[Material for this exercise — start]

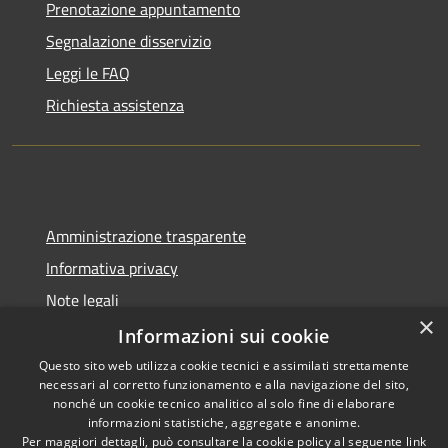
Prenotazione appuntamento
Segnalazione disservizio
Leggi le FAQ
Richiesta assistenza
Amministrazione trasparente
Informativa privacy
Note legali
×
Dichiarazione di accessibilità
Informazioni sui cookie
Questo sito web utilizza cookie tecnici e assimilati strettamente
necessari al corretto funzionamento e alla navigazione del sito,
nonché un cookie tecnico analitico al solo fine di elaborare
informazioni statistiche, aggregate e anonime.
RSS
Copyright © 2026 • Comune di
Per maggiori dettagli, può consultare la cookie policy al seguente
link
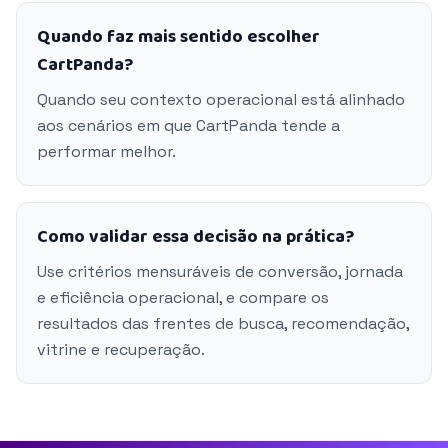
Quando faz mais sentido escolher
CartPanda?
Quando seu contexto operacional está alinhado
aos cenários em que CartPanda tende a
performar melhor.
Como validar essa decisão na prática?
Use critérios mensuráveis de conversão, jornada
e eficiência operacional, e compare os
resultados das frentes de busca, recomendação,
vitrine e recuperação.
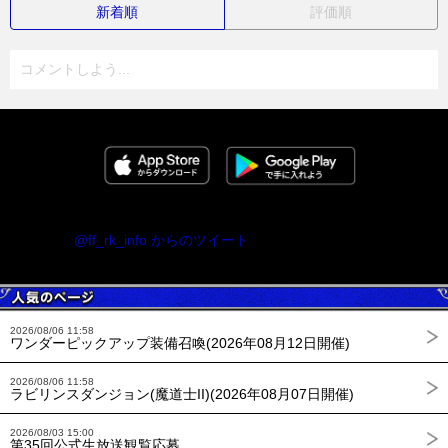
新着順
評価順
コメントしよう...
@ff_rk_info からのツイート
2026/08/06 11:58
ワンダーピックアップ装備召喚(2026年08月12日開催)
2026/08/06 11:58
ラビリンスダンジョン(魔道士II)(2026年08月07日開催)
2026/08/03 15:00
第35回公式生放送観覧応募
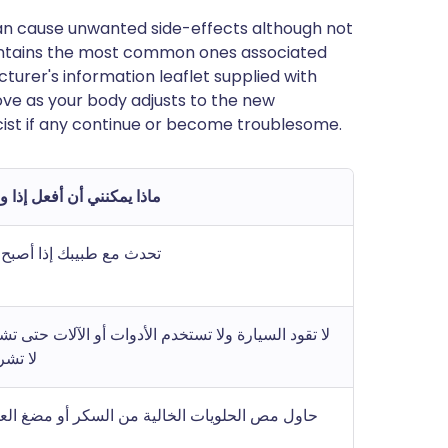
can cause unwanted side-effects although not
ontains the most common ones associated
facturer's information leaflet supplied with
ve as your body adjusts to the new
ist if any continue or become troublesome.
ماذا يمكنني أن أفعل إذا 
تحدث مع طبيبك إذا أصبح 
لا تقود السيارة ولا تستخدم الأدوات أو الآلات حتى ت
لا تش
حاول مص الحلويات الخالية من السكر أو مضغ العلك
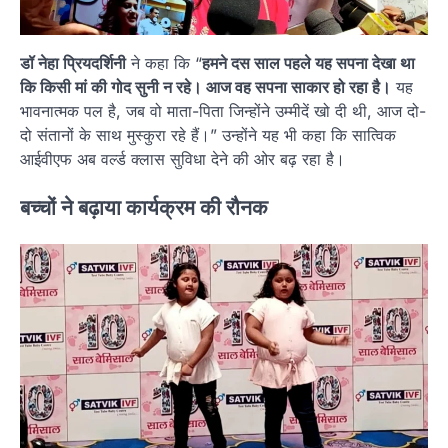
डॉ नेहा प्रियदर्शिनी
ने कहा कि “
हमने दस साल पहले यह सपना देखा था
कि किसी मां की गोद सुनी न रहे। आज वह सपना साकार हो रहा है।
यह
भावनात्मक पल है, जब वो माता-पिता जिन्होंने उम्मीदें खो दी थी, आज दो-
दो संतानों के साथ मुस्कुरा रहे हैं।” उन्होंने यह भी कहा कि सात्विक
आईवीएफ अब वर्ल्ड क्लास सुविधा देने की ओर बढ़ रहा है।
बच्चों ने बढ़ाया कार्यक्रम की रौनक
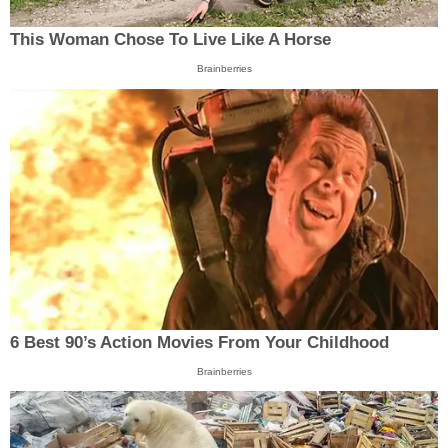
This Woman Chose To Live Like A Horse
Brainberries
6 Best 90’s Action Movies From Your Childhood
Brainberries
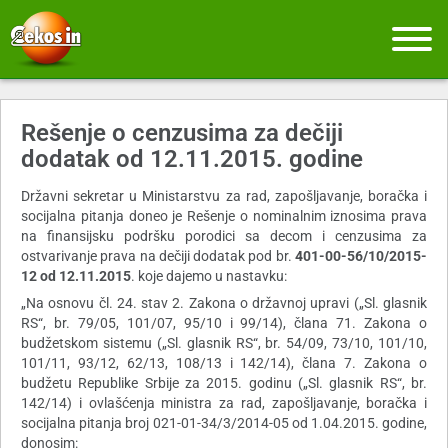
Rešenje o cenzusima za dečiji
dodatak od 12.11.2015. godine
Državni sekretar u Ministarstvu za rad, zapošljavanje, boračka i
socijalna pitanja doneo je Rešenje o nominalnim iznosima prava
na finansijsku podršku porodici sa decom i cenzusima za
ostvarivanje prava na dečiji dodatak pod br.
401-00-56/10/2015-
1
2 od 12.11.2015
. koje dajemo u nastavku:
„Na osnovu čl. 24. stav 2. Zakona o državnoj upravi („Sl. glasnik
RS“, br. 79/05, 101/07, 95/10 i 99/14), člana 71. Zakona o
budžetskom sistemu („Sl. glasnik RS“, br. 54/09, 73/10, 101/10,
101/11, 93/12, 62/13, 108/13 i 142/14), člana 7. Zakona o
budžetu Republike Srbije za 2015. godinu („Sl. glasnik RS“, br.
142/14) i ovlašćenja ministra za rad, zapošljavanje, boračka i
socijalna pitanja broj 021-01-34/3/2014-05 od 1.04.2015. godine,
donosim:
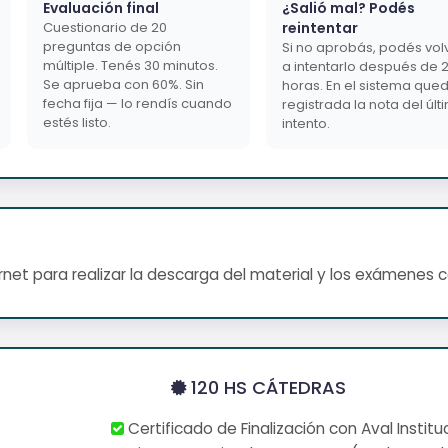
Evaluación final
¿Salió mal? Podés
Cuestionario de 20
reintentar
preguntas de opción
Si no aprobás, podés vol
múltiple. Tenés 30 minutos.
a intentarlo después de 
Se aprueba con 60%. Sin
horas. En el sistema que
fecha fija — lo rendís cuando
registrada la nota del últ
estés listo.
intento.
net para realizar la descarga del material y los exámenes 
120 HS CÁTEDRAS
Certificado de Finalización con Aval Institu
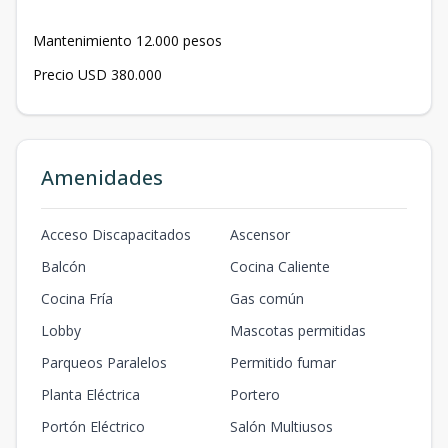
Mantenimiento 12.000 pesos
Precio USD 380.000
Amenidades
Acceso Discapacitados
Ascensor
Balcón
Cocina Caliente
Cocina Fría
Gas común
Lobby
Mascotas permitidas
Parqueos Paralelos
Permitido fumar
Planta Eléctrica
Portero
Portón Eléctrico
Salón Multiusos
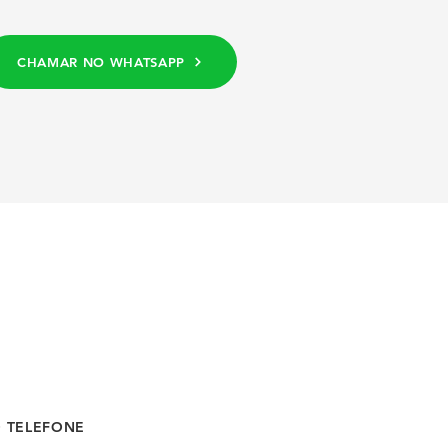
CHAMAR NO WHATSAPP
O TELEFONE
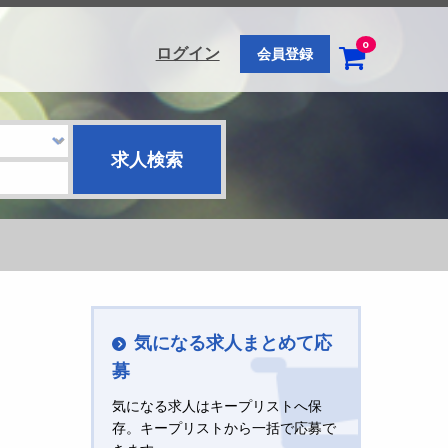
0
ログイン
会員登録
気になる求人まとめて応
募
気になる求人はキープリストへ保
存。キープリストから一括で応募で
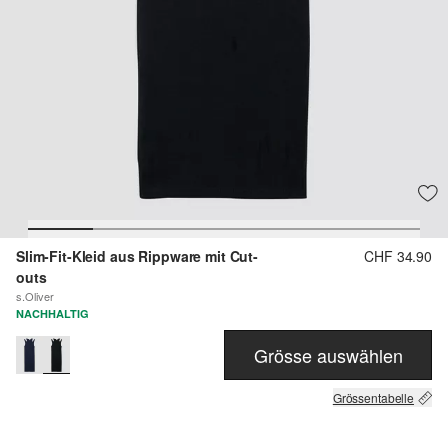
Slim-Fit-Kleid aus Rippware mit Cut-
CHF 34.90
outs
s.Oliver
NACHHALTIG
Grösse auswählen
Grössentabelle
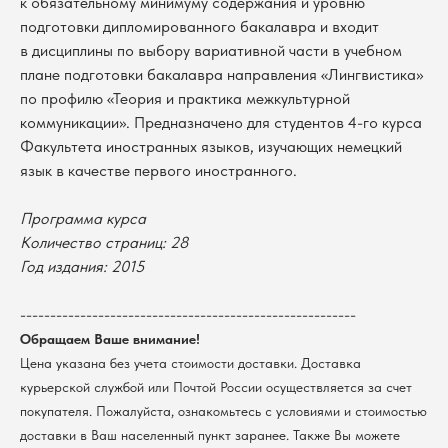
к обязательному минимуму содержания и уровню
подготовки дипломированного бакалавра и входит
в дисциплины по выбору вариативной части в учебном
плане подготовки бакалавра направления «Лингвистика»
по профилю «Теория и практика межкультурной
коммуникации». Предназначено для студентов 4-го курса
Факультета иностранных языков, изучающих немецкий
язык в качестве первого иностранного.
Программа курса
Количество страниц: 28
В каталог
Год издания: 2015
Оплата
Новосибирский государственный
университет
Возврат
--------------------------------------------------------
г. Новосибирск, ул. Пирогова, 3
Доставка
Обращаем Ваше внимание!
ИНН 5408106490
КПП 540801001
Мерч НГУ
Цена указана без учета стоимости доставки. Доставка
курьерской службой или Почтой России осуществляется за счет
Контакты
покупателя. Пожалуйста, ознакомьтесь с условиями и стоимостью
доставки в Ваш населенный пункт заранее. Также Вы можете
Политика обработки персональных данных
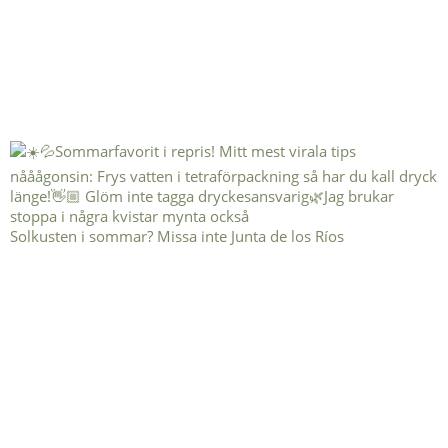
Solkusten i sommar? Missa inte Junta de los Ríos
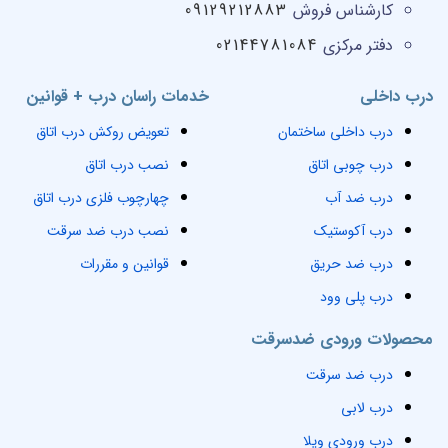
کارشناس فروش
09129212883
دفتر مرکزی
02144781084
درب داخلی
خدمات راسان درب + قوانین
درب داخلی ساختمان
تعویض روکش درب اتاق
درب چوبی اتاق
نصب درب اتاق
درب ضد آب
چهارچوب فلزی درب اتاق
درب آکوستیک
نصب درب ضد سرقت
درب ضد حریق
قوانین و مقررات
درب پلی وود
محصولات ورودی ضدسرقت
درب ضد سرقت
درب لابی
درب ورودی ویلا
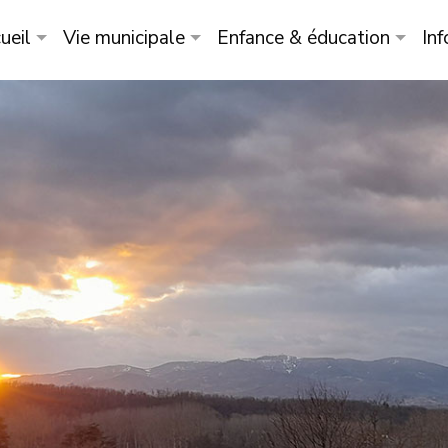
ueil
Vie municipale
Enfance & éducation
Inf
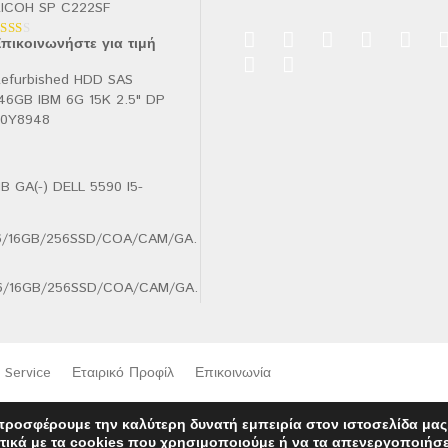
ICOH SP C222SF
πικοινωνήστε για τιμή
αθμολογήθηκε
ε
.00
efurbished HDD SAS
πό
46GB IBM 6G 15K 2.5" DP
90Y8948
B GA(-) DELL 5590 I5-
.6/16GB/256SSD/COA/CAM/GA.
Service
Εταιρικό Προφίλ
Επικοινωνία
προσφέρουμε την καλύτερη δυνατή εμπειρία στον ιστοσελίδα μας
τικά με τα cookies που χρησιμοποιούμε ή να τα απενεργοποιήσ
Ελληνικα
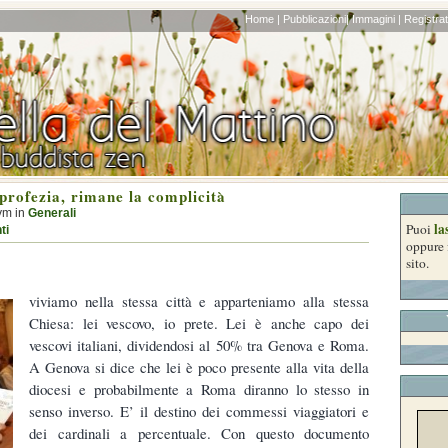
Home |
Pubblicazioni|
Immagini |
Registrati
profezia, rimane la complicità
ym in
Generali
la
Puoi
ti
oppure 
sito.
viviamo nella stessa città e apparteniamo alla stessa
Chiesa: lei vescovo, io prete. Lei è anche capo dei
vescovi italiani, dividendosi al 50% tra Genova e Roma.
A Genova si dice che lei è poco presente alla vita della
diocesi e probabilmente a Roma diranno lo stesso in
senso inverso. E’ il destino dei commessi viaggiatori e
dei cardinali a percentuale. Con questo documento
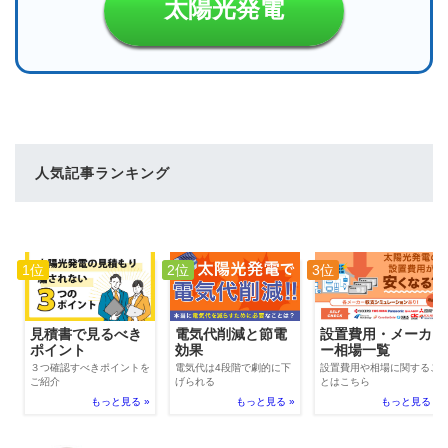
太陽光発電
人気記事ランキング
1位
2位
3位
電気代削減と節電
見積書で見るべき
設置費用・メーカ
効果
ポイント
ー相場一覧
電気代は4段階で劇的に下
３つ確認すべきポイントを
設置費用や相場に関するこ
げられる
ご紹介
とはこちら
もっと見る »
もっと見る »
もっと見る »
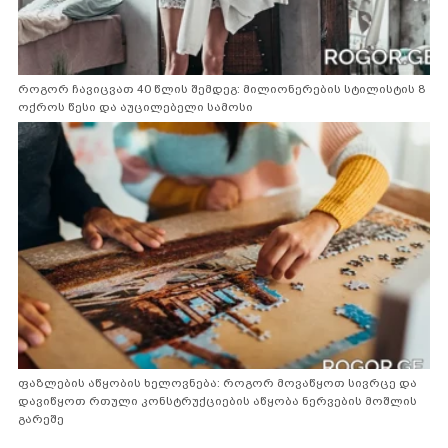
როგორ ჩავიცვათ 40 წლის შემდეგ: მილიონერების სტილისტის 8
ოქროს წესი და აუცილებელი სამოსი
ფაზლების აწყობის ხელოვნება: როგორ მოვაწყოთ სივრცე და
დავიწყოთ რთული კონსტრუქციების აწყობა ნერვების მოშლის
გარეშე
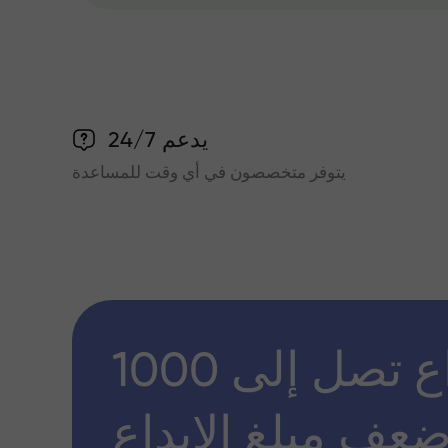
يدعم 24/7
يتوفر متخصصون في أي وقت للمساعدة
مكافأة إيداع تصل إلى 1000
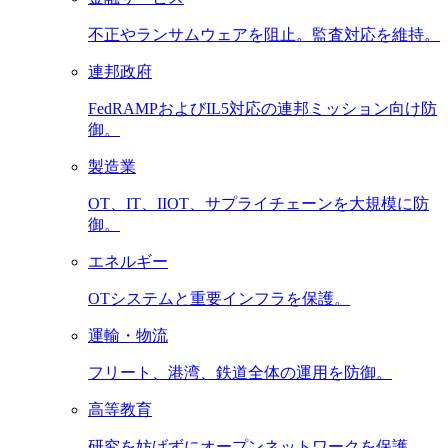
不正やランサムウェアを阻止。監査対応を維持。
連邦政府
FedRAMPおよびIL5対応の連邦ミッション向け防
御。
製造業
OT、IT、IIOT、サプライチェーンを大規模に防
御。
エネルギー
OTシステムと重要インフラを保護。
運輸・物流
フリート、港湾、鉄道全体の運用を防御。
高等教育
研究を妨げずにオープンネットワークを保護。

[Material for this exercise — finish]

__Goal of the exercise__
The answer must be every line from the records above that contains "бакалавра".

__Reply to the task__
подготовки дипломированного бакалавра и входит
плане подготовки бакалавра направления «Лингвистика»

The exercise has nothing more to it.